Today, so far has been horrid.
I'm knackered because I spent too much time worrying about my essay which was finished, but I didn't really think I'd done a good enough job of it. Also I've been watching True Blood till the early hours of the morning, which even though is fun, is destroying me.
I've lost my appetite.
I eat 2/3 pieces of toast and that is it.
I wish i knew why.
They put me on a list.
I now am classed as someone that needs extra help.

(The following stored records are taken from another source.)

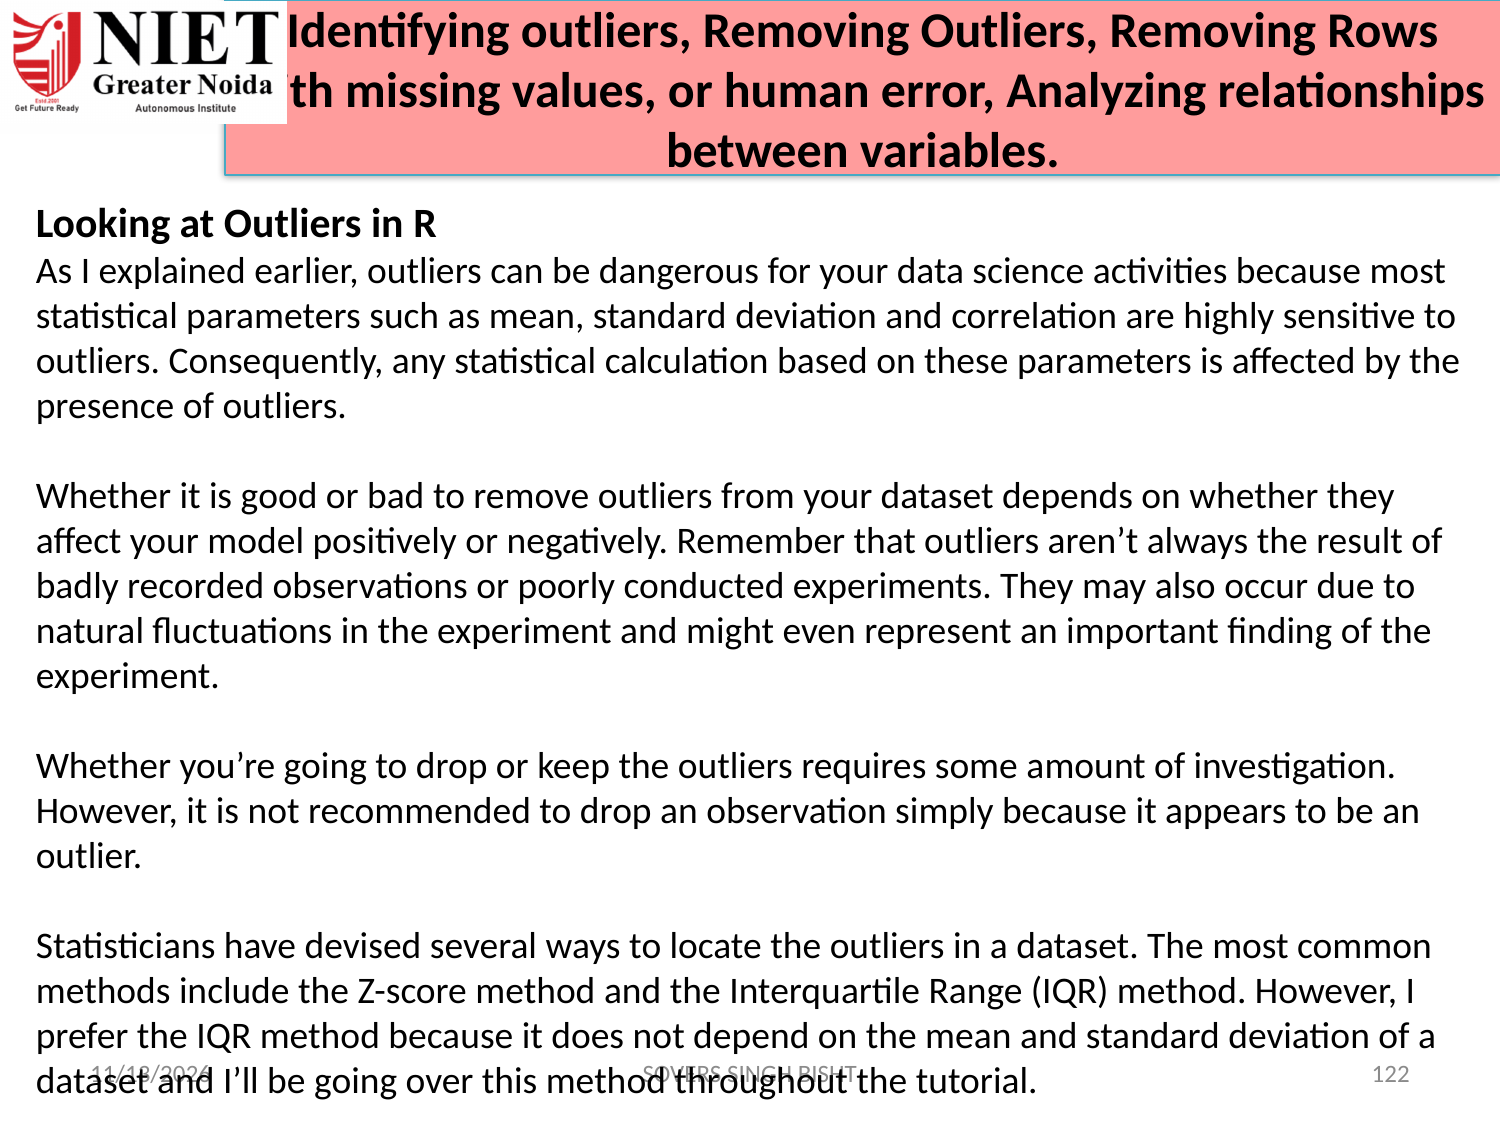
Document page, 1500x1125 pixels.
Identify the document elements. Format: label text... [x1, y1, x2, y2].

picture [0, 0, 288, 134]
text_box Looking at Outliers in R As I explained earlier, outliers can be dangerous for your data science activities because most statistical parameters such as mean, standard deviation and correlation are highly sensitive to outliers. Consequently, any statistical calculation based on these parameters is affected by the presence of outliers. Whether it is good or bad to remove outliers from your dataset depends on whether they affect your model positively or negatively. Remember that outliers aren’t always the result of badly recorded observations or poorly conducted experiments. They may also occur due to natural fluctuations in the experiment and might even represent an important finding of the experiment. Whether you’re going to drop or keep the outliers requires some amount of investigation. However, it is not recommended to drop an observation simply because it appears to be an outlier. Statisticians have devised several ways to locate the outliers in a dataset. The most common methods include the Z-score method and the Interquartile Range (IQR) method. However, I prefer the IQR method because it does not depend on the mean and standard deviation of a dataset and I’ll be going over this method throughout the tutorial. [21, 188, 1479, 1109]
text_box Identifying outliers, Removing Outliers, Removing Rows with missing values, or human error, Analyzing relationships between variables. [224, 0, 1500, 176]
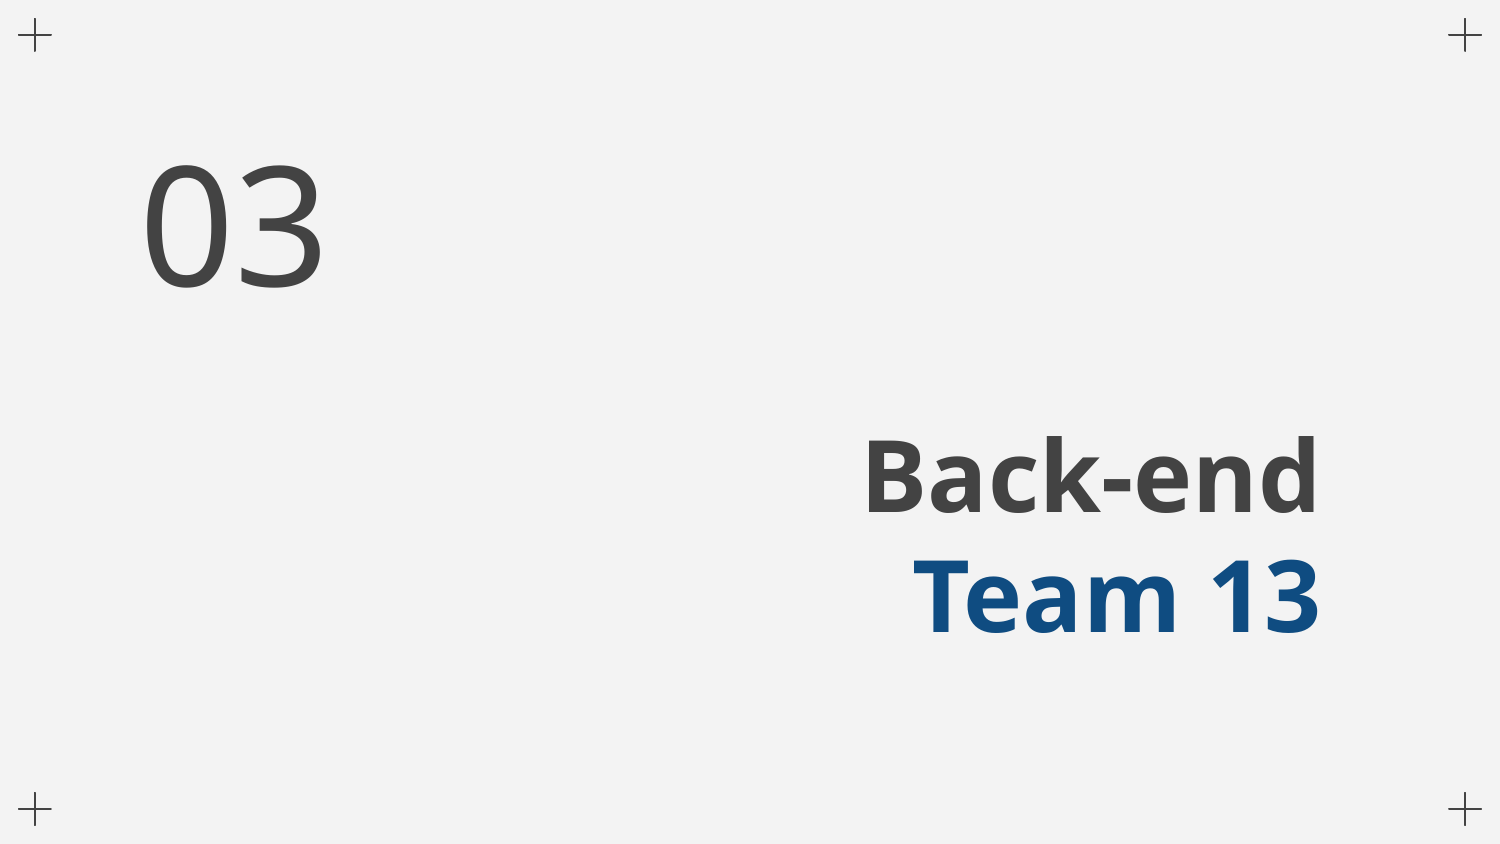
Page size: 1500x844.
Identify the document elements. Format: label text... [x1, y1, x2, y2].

My god! That is degrading!
I can't seem to feel good enough.
For anything...
Art, Joe, my family.
Gosh I hope I'm not letting them down.
I think i'll just curl up and sleep for the rest of my life, it seems like the only time that I don't feel shit is when I am alseep. Although my dreams have suddenly become more.. twisted? Well that's kind of the word.. I am starting to think I may need to try some calming tablets again. God I thought I'd ever need those again!
Ahhh well.
Tomorrow is another day.
Things like this happen, hun. This time last year, I hardly had any appetite either. It's why I lost one and a half stone in my first term of Uni. You're still adjusting to the newness of everything, and I know you go home at weekends or whatever, but it's still a BIG difference to being at home all the time.
ReplyDeleteAs for the extra help list- don't worry about it. Your Uni just want you to achieve the best you can, and it's not a sort of 'oh, she's shit, we need to help her' kind of thing. It's them seeing that there's a potential in you that you're maybe struggling to unleash. That's all.